**Given information**
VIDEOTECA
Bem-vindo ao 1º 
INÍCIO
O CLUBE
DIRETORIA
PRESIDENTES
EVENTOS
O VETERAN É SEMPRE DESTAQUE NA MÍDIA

**What the task requires**
In full and word for word, output the entries.

**Expected answer**
VIDEOTECA
Bem-vindo ao 1º 
INÍCIO
O CLUBE
DIRETORIA
PRESIDENTES
EVENTOS
O VETERAN É SEMPRE DESTAQUE NA MÍDIA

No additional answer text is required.